Desde niña me interesé por lo siniestro. En aquel entonces “lo siniestro” aparecía en un programa referente al barco de guerra lleno de fantasmas, o aquel de aparecidos en los castillos de Inglaterra, o ese otro del difunto piloto que era visto desde que movieron su placa o el libro de Lo inverosímil; es más, cuento aquí hasta una emisión de Nino Canún dedicada a espectros.
Como no siendo suficiente el miedo, mis tres tías, estudiantes de la UNAM en aquellos días, me hablaban cada que se anunciaba la transmisión de una película de sustos, para que pudiese inventar algo y lograr que mis papás autorizaran quedarme con ellas. “Que le hace” decían las tías, porque claro, ellas dormían juntas, pero yo, hija única y masoquista desde mis primeros años, pasaba las noches infantiles echa bollo bajo las cobijas y con el ojo pelón cual tecolote, temiendo que al descubrirme encontrase a la llorona, un fantasma chocarrero o el enano que mi tía veía y que contrario a lo que pudiese objetarse, no era mi amigo el señor chiquito, sino alguien más peludo, rijoso y temible.

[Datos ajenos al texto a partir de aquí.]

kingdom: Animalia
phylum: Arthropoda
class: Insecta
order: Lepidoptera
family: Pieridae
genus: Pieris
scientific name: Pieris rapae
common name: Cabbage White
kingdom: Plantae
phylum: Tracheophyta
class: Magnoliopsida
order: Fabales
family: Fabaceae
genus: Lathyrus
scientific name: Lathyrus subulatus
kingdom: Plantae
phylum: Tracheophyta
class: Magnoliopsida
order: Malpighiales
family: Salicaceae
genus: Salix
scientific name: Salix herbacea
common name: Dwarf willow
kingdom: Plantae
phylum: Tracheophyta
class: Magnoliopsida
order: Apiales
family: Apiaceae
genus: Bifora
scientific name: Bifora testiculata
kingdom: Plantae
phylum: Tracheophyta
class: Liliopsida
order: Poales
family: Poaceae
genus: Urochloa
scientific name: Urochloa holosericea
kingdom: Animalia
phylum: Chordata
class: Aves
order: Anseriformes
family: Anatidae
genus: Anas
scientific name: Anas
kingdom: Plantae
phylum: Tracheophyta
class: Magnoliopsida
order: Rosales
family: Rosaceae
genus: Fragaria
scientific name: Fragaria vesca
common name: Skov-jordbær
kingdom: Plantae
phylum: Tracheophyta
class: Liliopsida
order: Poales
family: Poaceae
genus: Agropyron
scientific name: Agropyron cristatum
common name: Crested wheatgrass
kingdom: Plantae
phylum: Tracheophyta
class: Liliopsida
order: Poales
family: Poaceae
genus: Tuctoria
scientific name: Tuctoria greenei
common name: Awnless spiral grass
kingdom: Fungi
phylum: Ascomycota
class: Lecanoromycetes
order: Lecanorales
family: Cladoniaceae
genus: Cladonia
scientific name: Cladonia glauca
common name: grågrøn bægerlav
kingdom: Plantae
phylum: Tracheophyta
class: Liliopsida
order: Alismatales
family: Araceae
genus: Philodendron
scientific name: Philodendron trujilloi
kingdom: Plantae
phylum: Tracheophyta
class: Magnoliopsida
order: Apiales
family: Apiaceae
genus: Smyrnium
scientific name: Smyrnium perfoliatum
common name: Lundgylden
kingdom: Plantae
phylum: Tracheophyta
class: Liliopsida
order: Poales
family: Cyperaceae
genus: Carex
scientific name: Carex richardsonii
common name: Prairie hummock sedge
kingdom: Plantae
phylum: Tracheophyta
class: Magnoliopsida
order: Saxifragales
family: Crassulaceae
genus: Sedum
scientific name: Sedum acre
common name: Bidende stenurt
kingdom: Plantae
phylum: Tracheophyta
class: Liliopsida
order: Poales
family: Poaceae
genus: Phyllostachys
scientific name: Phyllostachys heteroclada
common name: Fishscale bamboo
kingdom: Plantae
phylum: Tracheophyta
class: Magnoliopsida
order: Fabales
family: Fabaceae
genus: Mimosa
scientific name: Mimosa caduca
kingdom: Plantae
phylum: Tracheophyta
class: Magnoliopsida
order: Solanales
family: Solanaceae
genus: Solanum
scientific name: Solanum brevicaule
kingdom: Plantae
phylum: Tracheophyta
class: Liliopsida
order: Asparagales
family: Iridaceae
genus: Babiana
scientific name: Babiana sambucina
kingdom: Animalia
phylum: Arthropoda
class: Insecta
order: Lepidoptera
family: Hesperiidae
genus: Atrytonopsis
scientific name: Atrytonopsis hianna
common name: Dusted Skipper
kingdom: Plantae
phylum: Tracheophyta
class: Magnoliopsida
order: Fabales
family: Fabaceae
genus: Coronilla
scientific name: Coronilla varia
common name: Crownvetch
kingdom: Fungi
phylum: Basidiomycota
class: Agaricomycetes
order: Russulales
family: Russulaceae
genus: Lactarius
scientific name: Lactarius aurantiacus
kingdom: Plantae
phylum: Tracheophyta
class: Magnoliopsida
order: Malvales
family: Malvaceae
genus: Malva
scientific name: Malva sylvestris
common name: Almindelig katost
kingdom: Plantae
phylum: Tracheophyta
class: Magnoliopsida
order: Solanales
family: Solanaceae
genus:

Amargos recuerdos tengo de las madrugadas en casa de mi abuelo, pues al ir al baño era inevitable caminar bajo la mirada vigilante de mis bisabuelos, enfrente el gran espejo, a un lado las cortinas corridas hacia la negrura del patio. Cada vez que iba o volvía pensaba “seguro que ahora sí veré algo rete espeluznante, ya bailé con Berta,” pero no, lector, pasaron los años y lo único que vi fue a mi abuela salir en camisón y pantuflas, que no es poco decir en cuanto a sustos atañe. He aquí que hasta los catorce tuve mi único encuentro con lo siniestro, o si lo prefieres: aquella alucinación con la que supe lo que era amar a Dios en tierra ajena.
Figúrate que Edna y las otras amigas de la secundaria estábamos dizque invocando un espíritu, que nos dieron las dos y las tres y nada ocurría. Nos dormimos pues sobre las cobijas tendidas en la alfombra y a las cuatro de la mañana me levanté con malestar, ya decía yo que tanta dona y tanto helado no podían hacerle bien a nadie. Ahí tienes que me siento en un sillón y percibo una mirada. Volteo y conforme voy a acostumbrándome a la penumbra distingo que el cuadro ya no tiene sus amapolas, sino un par de cuernos retorcidos, alzados sobre una cara con tres cavidades craneanas, dos con sendos puntos de luz, los ojos; una enorme y oscura, la boca. Nada valieron mis alaridos. Lo único que alcancé a escuchar antes de tirarme al piso fue a Lucila balbucear “sí, Livi, sí te creo, ya duérmete.”
Será el sereno, lector, pero es la fecha en que prefiero no ver hacia los cuadros en penumbra; desventaja de haber estudiado en escuela católica, de ser hija de un teólogo ortodoxo y de tener la cochambrosa la conciencia. Hubiese preferido encontrar un chaneque en lugar del chamuco, pero me conformo con ver de vez en cuando a mi amigo, el señor chiquito.